• [What is expected]:
Extract the text from every row below, copying each line without any change, and leave the pictures out.

----

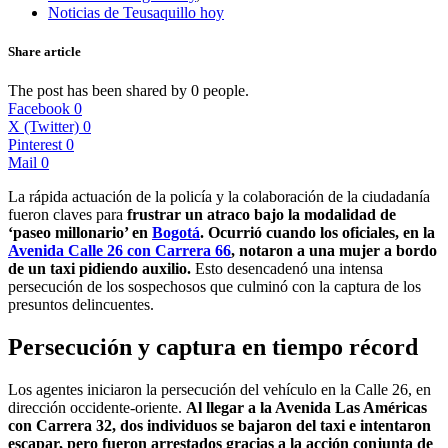
Noticias de Teusaquillo hoy
Share article
The post has been shared by
0
people.
Facebook
0
X (Twitter)
0
Pinterest
0
Mail
0
La rápida actuación de la policía y la colaboración de la ciudadanía
fueron claves para
frustrar un atraco bajo la modalidad de
‘paseo millonario’ en
Bogotá
. Ocurrió cuando los oficiales, en la
Avenida Calle 26 con Carrera 66
, notaron a una mujer a bordo
de un taxi pidiendo auxilio.
Esto desencadenó una intensa
persecución de los sospechosos que culminó con la captura de los
presuntos delincuentes.
Persecución y captura en tiempo récord
Los agentes iniciaron la persecución del vehículo en la Calle 26, en
dirección occidente-oriente.
Al llegar a la Avenida Las Américas
con Carrera 32, dos individuos se bajaron del taxi e intentaron
escapar, pero fueron arrestados gracias a la acción conjunta de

----

• [Written response]:
Noticias de Teusaquillo hoy
Share article
The post has been shared by
0
people.
Facebook
0
X (Twitter)
0
Pinterest
0
Mail
0
La rápida actuación de la policía y la colaboración de la ciudadanía
fueron claves para
frustrar un atraco bajo la modalidad de
‘paseo millonario’ en
Bogotá
. Ocurrió cuando los oficiales, en la
Avenida Calle 26 con Carrera 66
, notaron a una mujer a bordo
de un taxi pidiendo auxilio.
Esto desencadenó una intensa
persecución de los sospechosos que culminó con la captura de los
presuntos delincuentes.
Persecución y captura en tiempo récord
Los agentes iniciaron la persecución del vehículo en la Calle 26, en
dirección occidente-oriente.
Al llegar a la Avenida Las Américas
con Carrera 32, dos individuos se bajaron del taxi e intentaron
escapar, pero fueron arrestados gracias a la acción conjunta de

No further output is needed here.